- WORK ORDER: Include in the reply only the lines from the start of the data below through the line containing "Lines that need", reproduced exactly and with no pictures.

─── RECORDS PROVIDED

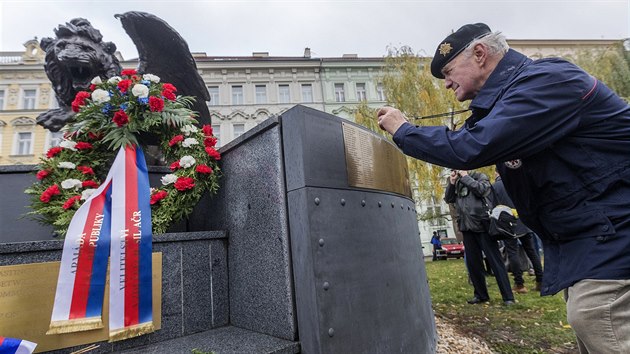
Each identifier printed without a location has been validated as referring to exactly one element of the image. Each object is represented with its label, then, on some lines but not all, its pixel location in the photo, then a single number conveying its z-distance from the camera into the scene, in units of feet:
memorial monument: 5.31
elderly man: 3.77
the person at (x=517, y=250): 16.34
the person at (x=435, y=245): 63.19
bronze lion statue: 12.25
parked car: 60.39
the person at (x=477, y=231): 13.91
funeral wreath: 7.37
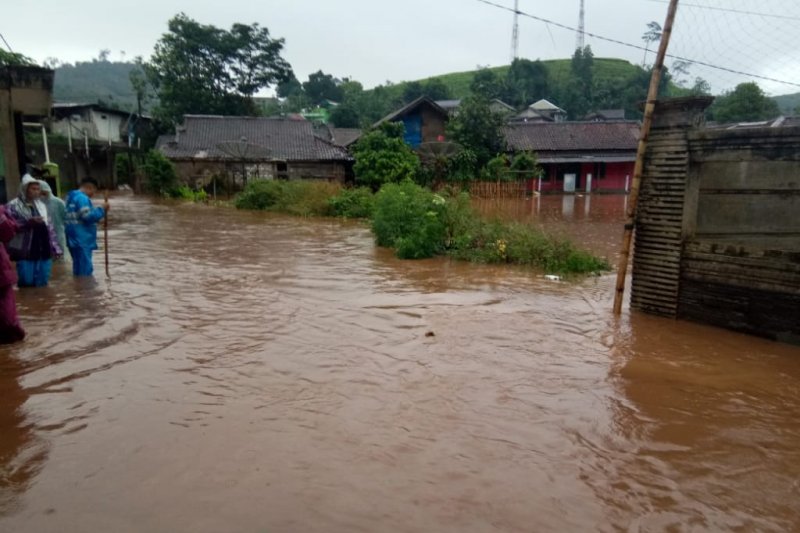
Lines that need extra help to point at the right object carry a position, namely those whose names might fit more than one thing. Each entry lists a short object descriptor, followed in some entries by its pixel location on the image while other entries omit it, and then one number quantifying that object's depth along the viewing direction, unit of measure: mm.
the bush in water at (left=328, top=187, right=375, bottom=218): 19562
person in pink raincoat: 5645
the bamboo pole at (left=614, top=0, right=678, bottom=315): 6383
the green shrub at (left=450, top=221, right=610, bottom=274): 10297
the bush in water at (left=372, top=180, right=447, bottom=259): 11555
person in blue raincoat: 8547
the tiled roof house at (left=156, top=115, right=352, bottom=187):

──────

- RESPONSE BELOW:
Each identifier printed without a location has been validated as referring to exactly one element of the image. Each object is represented with its label, then, on some lines but not all, its pixel location in the photo, then a single number conveying its z-distance from the camera into the scene, in units of feet:
memorial monument: 5.31
elderly man: 3.77
the person at (x=517, y=250): 16.34
the person at (x=435, y=245): 63.19
bronze lion statue: 12.25
parked car: 60.39
the person at (x=477, y=231): 13.91
funeral wreath: 7.37
Lines that need extra help to point at the right object carry a position, namely those whose names might fit more than one thing. Each entry lists a short object descriptor, followed in some entries by its pixel location on the image while other entries omit it, and then one number quantifying that object's depth along the viewing direction, unit of measure: mm.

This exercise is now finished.